Building a close referral network
Earlier I mentioned that I handled enquiries that I couldn’t fulfil by blindly recommending the same handful of photographers – I didn’t check if they were available or not, I simply passed on a list and got on with my day.
But what I could (and should) have done was to build a referral network of a small number of photographers with a similar style and price point, and then referred each enquiry to just one of those photographers. If my network and I shared a calendar of our availabilities – not the fine detail of what we were up to, just an indication of who was free/busy on a given date – then I could confidently refer one of my network to the client and say that I knew they had availability.
That wouldn’t have needed to take a great deal more time than my old approach, a quick check of the shared diary and then selecting the right email template is all it would take.
So why bother doing that? I’m still not booking that enquiry.
Referral networks are a reciprocal relationship and while I’m sending my unavailable enquiries to my network, some of my networks enquiries will be coming to me on dates that I can do.
I can record who I passed my unavailable enquiries on to and which members of my network have sent work back my way when I get those new referred enquiries, so I can ensure that my referral relationship is fair and balanced.
Essentially I’m recycling my unavailable enquiries and turning them in to new enquiries from my network.
What about larger referral networks like Facebook groups, forums and organisations?
It’s less likely that you’ll have a direct exchange of referrals from those larger groups, so keeping track of who you passed work on to and who sent work your way would be much harder.
Instead it could be an idea to think of the whole referral group as one source.
That way you’re able to see the balance of how many jobs you’re bringing into the group and how many are coming back to you. If you’re part of several groups then this allows you to understand which groups are providing a fair relationship for you.

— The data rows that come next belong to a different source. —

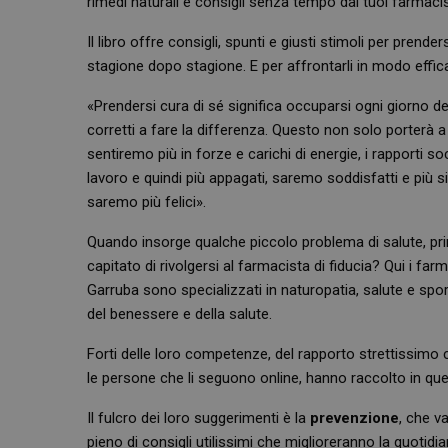
rimedi naturali e consigli senza tempo dai tuoi farmacisti
Il libro offre consigli, spunti e giusti stimoli per prende
stagione dopo stagione. E per affrontarli in modo effic
«Prendersi cura di sé significa occuparsi ogni giorno de
corretti a fare la differenza. Questo non solo porterà 
sentiremo più in forze e carichi di energie, i rapporti soc
lavoro e quindi più appagati, saremo soddisfatti e più si
saremo più felici».
Quando insorge qualche piccolo problema di salute, prima
capitato di rivolgersi al farmacista di fiducia? Qui i fa
Garruba sono specializzati in naturopatia, salute e sp
del benessere e della salute.
Forti delle loro competenze, del rapporto strettissimo 
le persone che li seguono online, hanno raccolto in ques
Il fulcro dei loro suggerimenti è la
prevenzione
, che v
pieno di consigli utilissimi che miglioreranno la quotidia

Having all your business information in the right place makes the job easy.
As I was going about the daily running of my business, my Light Blue database was quietly amassing a wealth of useful information. When I took the time to step back and see the bigger picture I had all of that information together already, so there was no need to fiddle with spreadsheets or take time collating and merging information.
Light Blue’s powerful querying and reporting tools did all the hard work for me.
The important lesson is to make sure that you’re reviewing this information on a regular basis so that you’ve got the insights to make smarter decisions.
As a photographer, you understand the importance of using the right tool for the job; the right lens to give you the desired field of view, the right editing preset to give your image the right look, or the right flash modifier to shape your light to fall how you like.
That doesn’t stop with your images. Using the right tool also applies to the way that you interact with your clients and prospective clients.
If part of your marketing strategy involves acquiring prospects at expos, shows or events, then you’ll understand that effectively following up with those leads is critical to getting a good return on your investment.
Sadly, no matter how great your work is, it’s rare for those leads to jump at the offer of your services right away and so they require a certain degree of nurture. This is where mass marketing tools come into their element.
Marketing tools like Active Campaign, Mailchimp or SendInBlue can take care of the heavy lifting of keeping in touch with your leads. A cleverly constructed campaign of emails, text messages and social contact can warm those leads up from being vaguely interested to positively excited to book you.